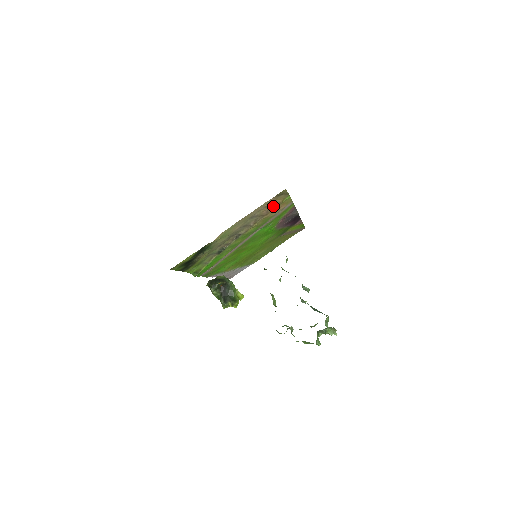
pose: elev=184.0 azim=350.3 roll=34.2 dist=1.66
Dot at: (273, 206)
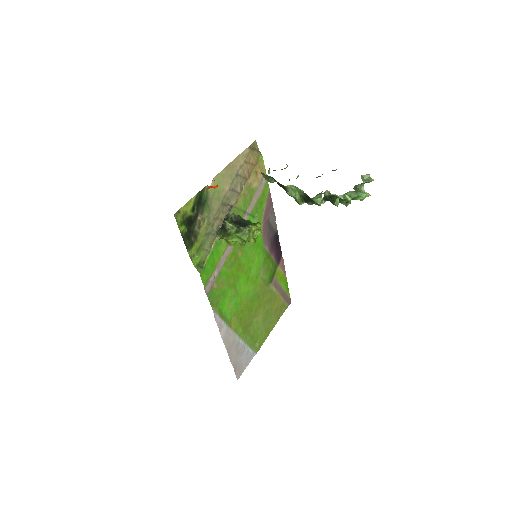
Dot at: (251, 165)
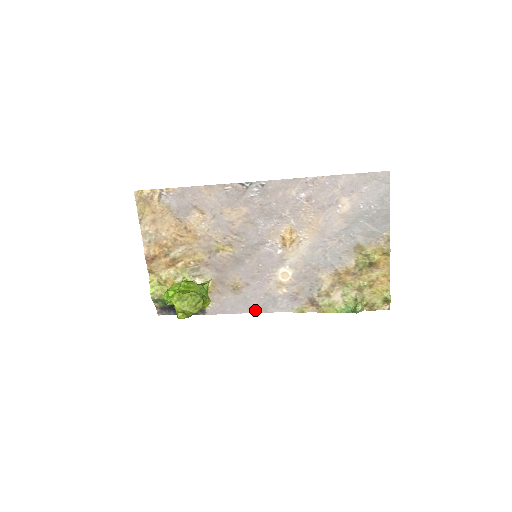
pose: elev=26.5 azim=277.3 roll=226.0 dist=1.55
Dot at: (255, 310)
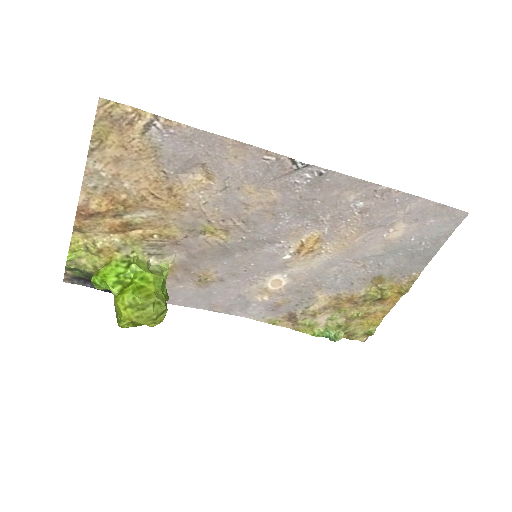
Dot at: (215, 308)
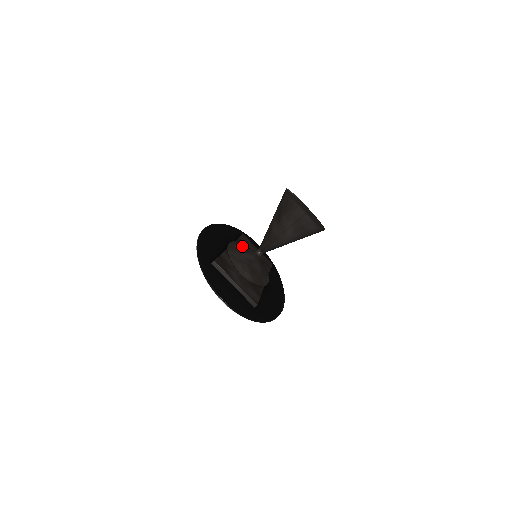
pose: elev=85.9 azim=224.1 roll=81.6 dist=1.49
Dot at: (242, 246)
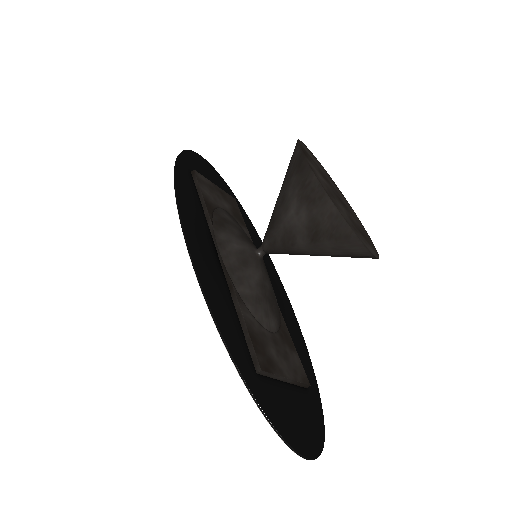
Dot at: (235, 246)
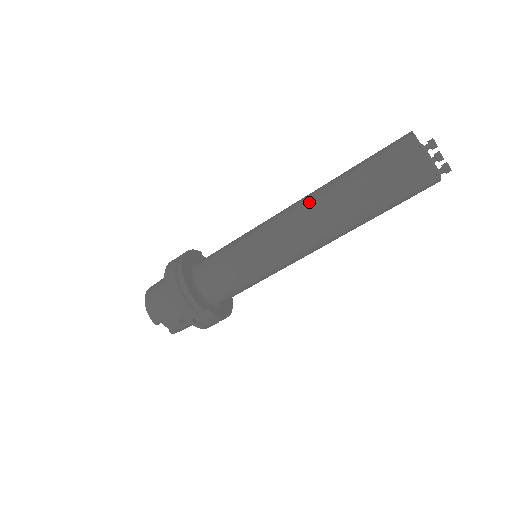
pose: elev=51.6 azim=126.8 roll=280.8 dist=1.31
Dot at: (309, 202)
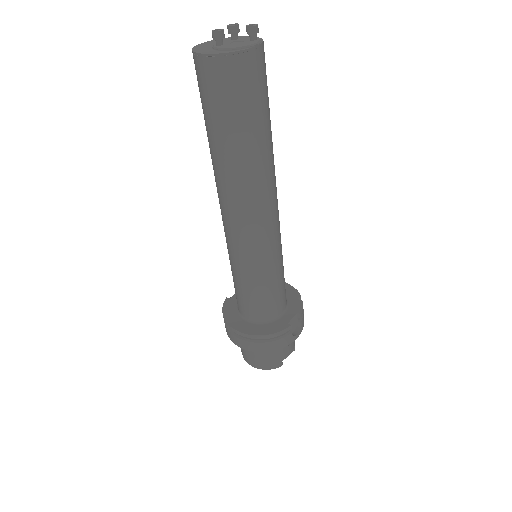
Dot at: (227, 194)
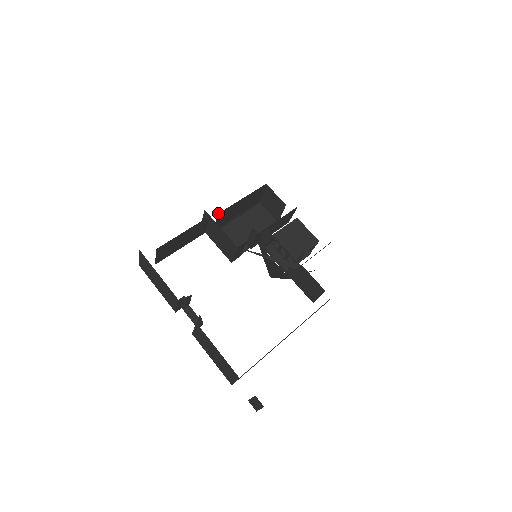
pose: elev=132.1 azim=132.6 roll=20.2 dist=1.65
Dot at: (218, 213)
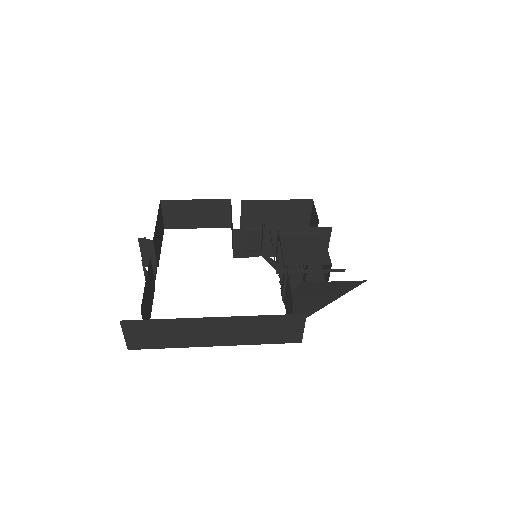
Dot at: (241, 200)
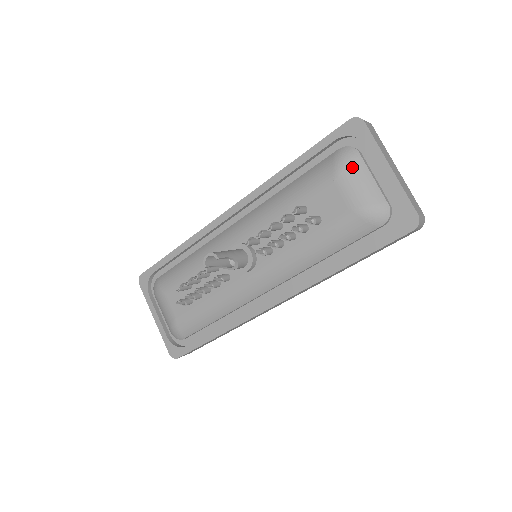
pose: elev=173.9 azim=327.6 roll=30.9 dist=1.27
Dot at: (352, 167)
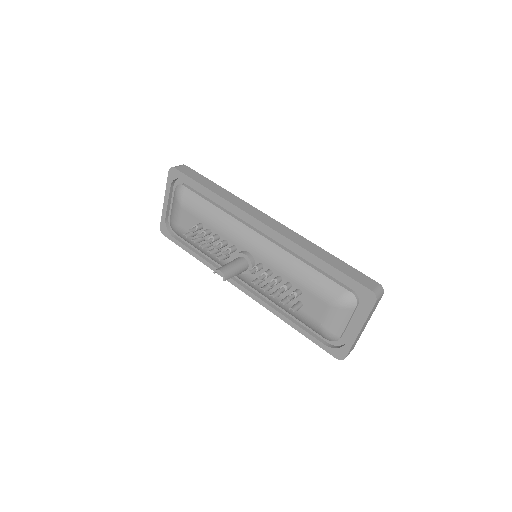
Dot at: (343, 311)
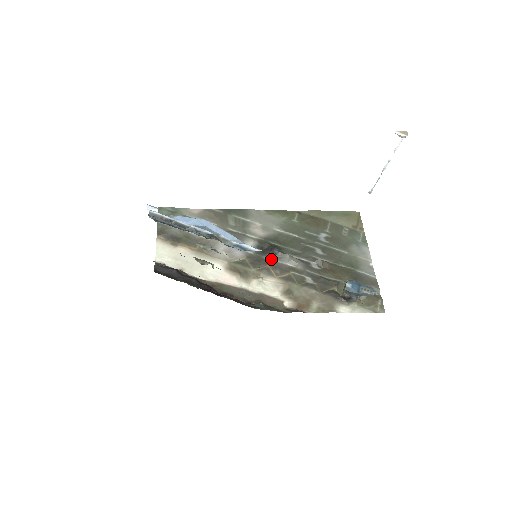
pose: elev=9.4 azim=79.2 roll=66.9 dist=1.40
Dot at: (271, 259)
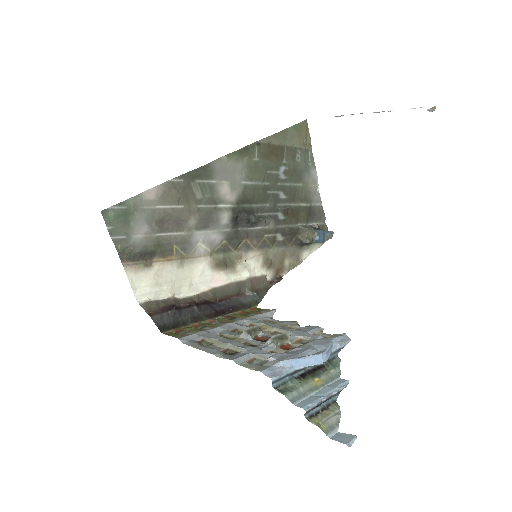
Dot at: (246, 228)
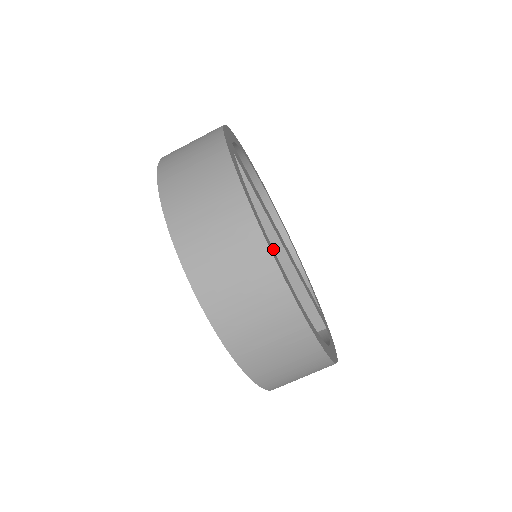
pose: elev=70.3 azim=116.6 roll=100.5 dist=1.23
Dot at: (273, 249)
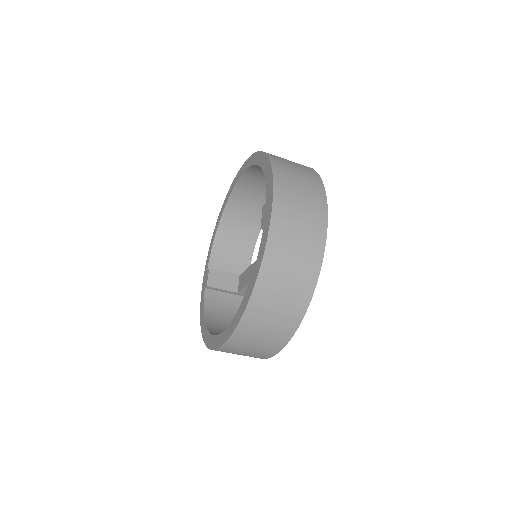
Dot at: occluded
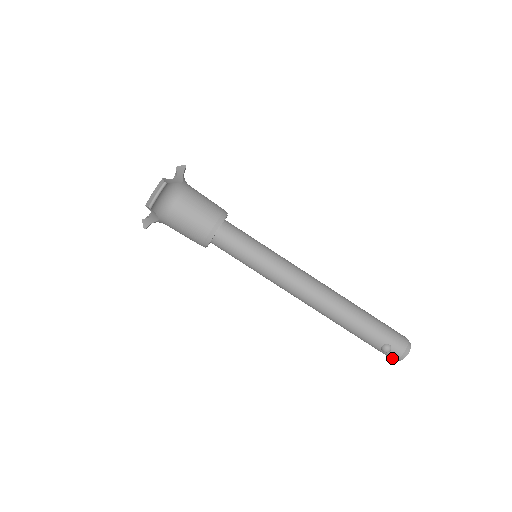
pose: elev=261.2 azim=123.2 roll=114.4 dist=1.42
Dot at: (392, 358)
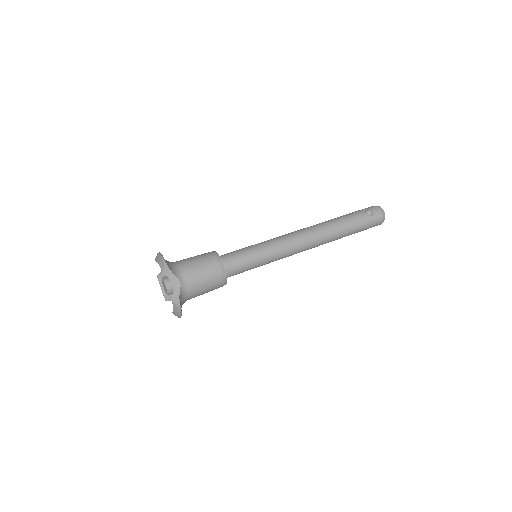
Dot at: (380, 215)
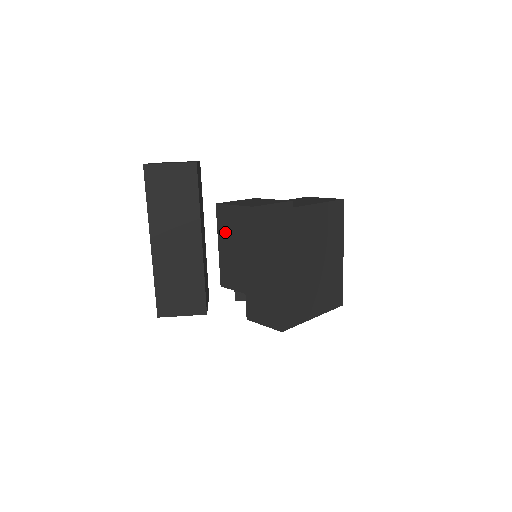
:::::
PROBLEM DESCRIPTION
Could you give the item lines from the one containing "pose: elev=85.9 azim=224.1" through the end of the items as a Markdown table with columns "Row" and "Line", skipping blank lines and leaving out the pictures?

RESULT FOR THIS TASK
| Row | Line |
|---|---|
| 1 | pose: elev=85.9 azim=224.1 roll=81.6 dist=1.49 |
| 2 | Dot at: (242, 246) |
| 3 | Dot at: (235, 246) |
| 4 | pose: elev=51.6 azim=126.8 roll=280.8 dist=1.31 |
| 5 | Dot at: (309, 202) |
| 6 | Dot at: (227, 194) |
| 7 | pose: elev=132.1 azim=132.6 roll=20.2 dist=1.65 |
| 8 | Dot at: (218, 213) |
| 9 | Dot at: (241, 200) |
| 10 | pose: elev=173.9 azim=327.6 roll=30.9 dist=1.27 |
| 11 | Dot at: (352, 167) |
| 12 | Dot at: (343, 311) |
| 13 | pose: elev=9.4 azim=79.2 roll=66.9 dist=1.40 |
| 14 | Dot at: (271, 259) |
| 15 | Dot at: (246, 228) |
| 16 | pose: elev=70.3 azim=116.6 roll=100.5 dist=1.23 |
| 17 | Dot at: (273, 249) |
| 18 | Dot at: occluded |
| 19 | pose: elev=261.2 azim=123.2 roll=114.4 dist=1.42 |
| 20 | Dot at: (392, 358) |
| 21 | Dot at: (380, 215) |